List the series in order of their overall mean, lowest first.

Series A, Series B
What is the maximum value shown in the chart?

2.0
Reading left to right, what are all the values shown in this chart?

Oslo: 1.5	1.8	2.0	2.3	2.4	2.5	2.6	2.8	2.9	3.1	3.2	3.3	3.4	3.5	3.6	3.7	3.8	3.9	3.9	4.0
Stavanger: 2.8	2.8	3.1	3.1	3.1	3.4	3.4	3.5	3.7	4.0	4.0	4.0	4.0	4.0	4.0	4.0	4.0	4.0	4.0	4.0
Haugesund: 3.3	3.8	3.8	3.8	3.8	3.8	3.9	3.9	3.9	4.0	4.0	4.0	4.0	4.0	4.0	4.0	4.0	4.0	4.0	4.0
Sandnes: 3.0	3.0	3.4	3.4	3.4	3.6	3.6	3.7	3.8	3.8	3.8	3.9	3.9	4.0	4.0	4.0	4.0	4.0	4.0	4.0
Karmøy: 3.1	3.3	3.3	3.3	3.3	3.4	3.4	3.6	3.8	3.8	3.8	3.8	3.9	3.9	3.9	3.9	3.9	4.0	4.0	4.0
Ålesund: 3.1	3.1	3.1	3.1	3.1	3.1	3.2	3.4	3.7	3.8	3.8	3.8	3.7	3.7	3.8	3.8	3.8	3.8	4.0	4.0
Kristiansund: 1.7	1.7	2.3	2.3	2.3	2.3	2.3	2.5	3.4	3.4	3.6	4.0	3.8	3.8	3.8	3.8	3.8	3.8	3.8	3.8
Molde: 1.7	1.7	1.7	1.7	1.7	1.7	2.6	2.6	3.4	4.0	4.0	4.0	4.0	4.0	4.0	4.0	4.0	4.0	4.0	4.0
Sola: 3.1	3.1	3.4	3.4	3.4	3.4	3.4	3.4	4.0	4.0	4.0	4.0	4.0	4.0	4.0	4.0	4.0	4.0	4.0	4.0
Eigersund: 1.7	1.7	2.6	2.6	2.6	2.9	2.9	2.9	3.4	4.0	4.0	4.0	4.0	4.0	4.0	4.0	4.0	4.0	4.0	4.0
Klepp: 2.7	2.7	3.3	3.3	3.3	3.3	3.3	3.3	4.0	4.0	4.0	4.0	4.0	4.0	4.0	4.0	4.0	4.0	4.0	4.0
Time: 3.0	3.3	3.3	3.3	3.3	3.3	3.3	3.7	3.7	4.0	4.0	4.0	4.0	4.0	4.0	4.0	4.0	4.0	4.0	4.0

•••

EXERCISE GOAL - Copy every item above word for word, keeping all lines in their original order.

RESULT BELOW -
List the series in order of their overall mean, lowest first.

Series A, Series B
What is the maximum value shown in the chart?

2.0
Reading left to right, what are all the values shown in this chart?

Oslo: 1.5	1.8	2.0	2.3	2.4	2.5	2.6	2.8	2.9	3.1	3.2	3.3	3.4	3.5	3.6	3.7	3.8	3.9	3.9	4.0
Stavanger: 2.8	2.8	3.1	3.1	3.1	3.4	3.4	3.5	3.7	4.0	4.0	4.0	4.0	4.0	4.0	4.0	4.0	4.0	4.0	4.0
Haugesund: 3.3	3.8	3.8	3.8	3.8	3.8	3.9	3.9	3.9	4.0	4.0	4.0	4.0	4.0	4.0	4.0	4.0	4.0	4.0	4.0
Sandnes: 3.0	3.0	3.4	3.4	3.4	3.6	3.6	3.7	3.8	3.8	3.8	3.9	3.9	4.0	4.0	4.0	4.0	4.0	4.0	4.0
Karmøy: 3.1	3.3	3.3	3.3	3.3	3.4	3.4	3.6	3.8	3.8	3.8	3.8	3.9	3.9	3.9	3.9	3.9	4.0	4.0	4.0
Ålesund: 3.1	3.1	3.1	3.1	3.1	3.1	3.2	3.4	3.7	3.8	3.8	3.8	3.7	3.7	3.8	3.8	3.8	3.8	4.0	4.0
Kristiansund: 1.7	1.7	2.3	2.3	2.3	2.3	2.3	2.5	3.4	3.4	3.6	4.0	3.8	3.8	3.8	3.8	3.8	3.8	3.8	3.8
Molde: 1.7	1.7	1.7	1.7	1.7	1.7	2.6	2.6	3.4	4.0	4.0	4.0	4.0	4.0	4.0	4.0	4.0	4.0	4.0	4.0
Sola: 3.1	3.1	3.4	3.4	3.4	3.4	3.4	3.4	4.0	4.0	4.0	4.0	4.0	4.0	4.0	4.0	4.0	4.0	4.0	4.0
Eigersund: 1.7	1.7	2.6	2.6	2.6	2.9	2.9	2.9	3.4	4.0	4.0	4.0	4.0	4.0	4.0	4.0	4.0	4.0	4.0	4.0
Klepp: 2.7	2.7	3.3	3.3	3.3	3.3	3.3	3.3	4.0	4.0	4.0	4.0	4.0	4.0	4.0	4.0	4.0	4.0	4.0	4.0
Time: 3.0	3.3	3.3	3.3	3.3	3.3	3.3	3.7	3.7	4.0	4.0	4.0	4.0	4.0	4.0	4.0	4.0	4.0	4.0	4.0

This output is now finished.